- Education: University of Queensland
- Scientific career
- Fields: Entomology
- Workplaces: CSIRO, Australian National Insect Collection
- Thesis: The biology of amegilla friese (hymenoptera, apoidea)

= Josephine Cardale =

Australian entomologist

Josephine Christina Cardale worked as an entomologist for CSIRO from 1967 to 2001. She was a collection manager of Hymenoptera at the Australian National Insect Collection.

==Career==
Prior to working for CSIRO, her Master of Science thesis at University of Queensland focused on The biology of amegilla friese (hymenoptera, apoidea). Her thesis focused on describing the females of Amegilla (Amegilla) pulchra (Smith) at nesting sites in Brisbane, Queensland. It also discusses four parasites from A. pulchra cells, and the behaviour of females of Amegilla (Asarapoda) sp. at a nesting site in Brisbane.

During her work at CSIRO, she took part in the pre-wet survey for insects which may indicate environmental pollution at McArthur River, Northern Territory (October–November 1975). The survey was contracted by Mimets Development Pty.Ltd., a subsidiary of Mt Isa Mines. The resulting "Report on a survey of the Insects of the McArthur River Area, NT" recommended insect populations for monitoring effects of water pollution.

Cardale was also part of an intensive collecting trip to the Iron Range area of Cape York, Queensland (June–July 1986), which garnered 50,000 specimens (Upton, p. 240). She was also in the team which recorded some insects in Australia for the first time during a trip to Kununurra (Mitchell Plateau, Western Australia, May 1983) (Upton, pp. 243–4).

She was credited with working with Dr John Lawrence in collecting most of the specimens of Psocoptera from Christmas Island, Indian Ocean.
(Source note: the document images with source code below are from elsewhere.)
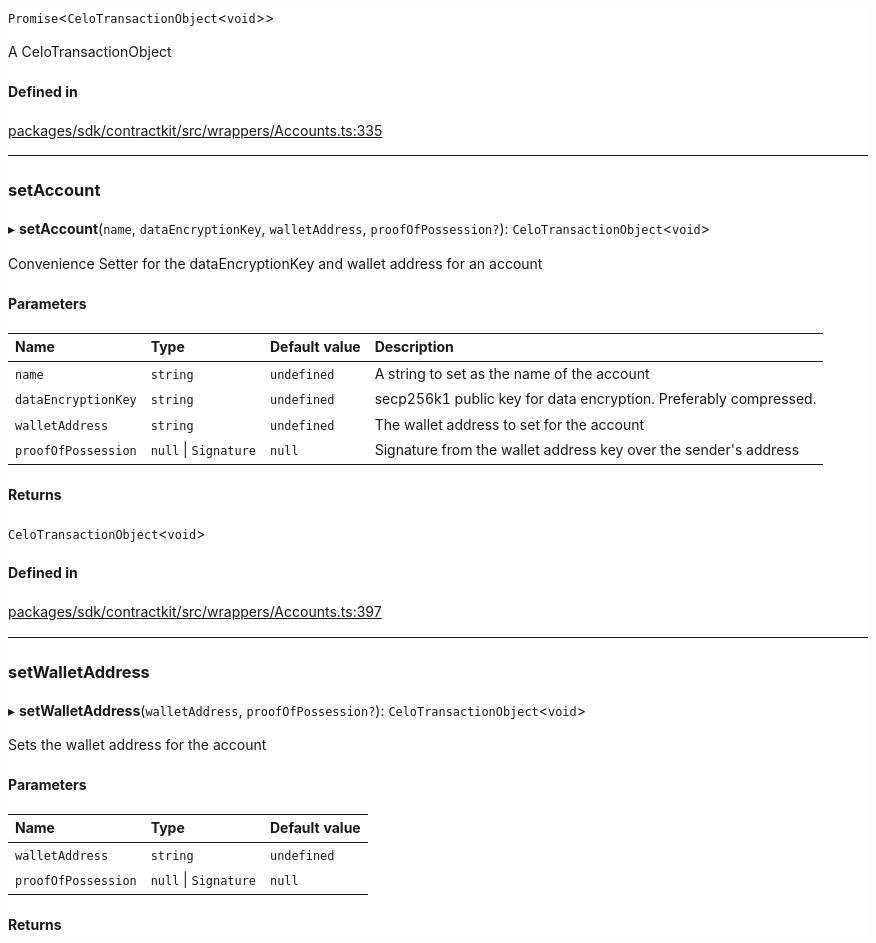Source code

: `Promise`\<`CeloTransactionObject`\<`void`\>\>

A CeloTransactionObject

#### Defined in

[packages/sdk/contractkit/src/wrappers/Accounts.ts:335](https://github.com/celo-org/developer-tooling/blob/master/packages/sdk/contractkit/src/wrappers/Accounts.ts#L335)

___

### setAccount

▸ **setAccount**(`name`, `dataEncryptionKey`, `walletAddress`, `proofOfPossession?`): `CeloTransactionObject`\<`void`\>

Convenience Setter for the dataEncryptionKey and wallet address for an account

#### Parameters

| Name | Type | Default value | Description |
| :------ | :------ | :------ | :------ |
| `name` | `string` | `undefined` | A string to set as the name of the account |
| `dataEncryptionKey` | `string` | `undefined` | secp256k1 public key for data encryption. Preferably compressed. |
| `walletAddress` | `string` | `undefined` | The wallet address to set for the account |
| `proofOfPossession` | ``null`` \| `Signature` | `null` | Signature from the wallet address key over the sender's address |

#### Returns

`CeloTransactionObject`\<`void`\>

#### Defined in

[packages/sdk/contractkit/src/wrappers/Accounts.ts:397](https://github.com/celo-org/developer-tooling/blob/master/packages/sdk/contractkit/src/wrappers/Accounts.ts#L397)

___

### setWalletAddress

▸ **setWalletAddress**(`walletAddress`, `proofOfPossession?`): `CeloTransactionObject`\<`void`\>

Sets the wallet address for the account

#### Parameters

| Name | Type | Default value |
| :------ | :------ | :------ |
| `walletAddress` | `string` | `undefined` |
| `proofOfPossession` | ``null`` \| `Signature` | `null` |

#### Returns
Cardale's volume of the Zoological Catalogue of Australia was reviewed by C.D. Eardley as "...indispensable to anyone interested in Australian bees or pollination biology."

== Namesakes ==

The parasitoid wasp species Ondontacolus cardaleae Valerio & Austin, sp. n. was named after Cardale, who collected the species.

She is also the namesake of another parasitoid wasp species which she collected, Ophelosia josephinae sp.n. and a cuckoo wasp, Primeuchroeus cardaleae Bohart.

She is also the namesake of a further parasitoid Ichneumon wasp 'Denticeria cardaleae,' which she collected. sp.n

== Publications ==

- Cardale, J. (1968), Immature stages of Australian Anthophorinae (Hymenoptera: Apoidea). Australian Journal of Entomology, 7: 35–41. doi:10.1111/j.1440-6055.1968.tb00698.x
- W.W.K. Houston & G.V.Maynard (eds). Cardale, J.C. (author). Zoological Catalogue of Australia. Vol. 10. Hymenoptera: Apoidea. Australian Government Publishing Service, Canberra, 1993. ix + 406 pp. ISBN 0 644290803

== Awards ==

Cardale was highly commended in the Australian Society of Indexers Medal Award (1992) for her index to Insects of Australia: A Textbook for Students and Research Workers.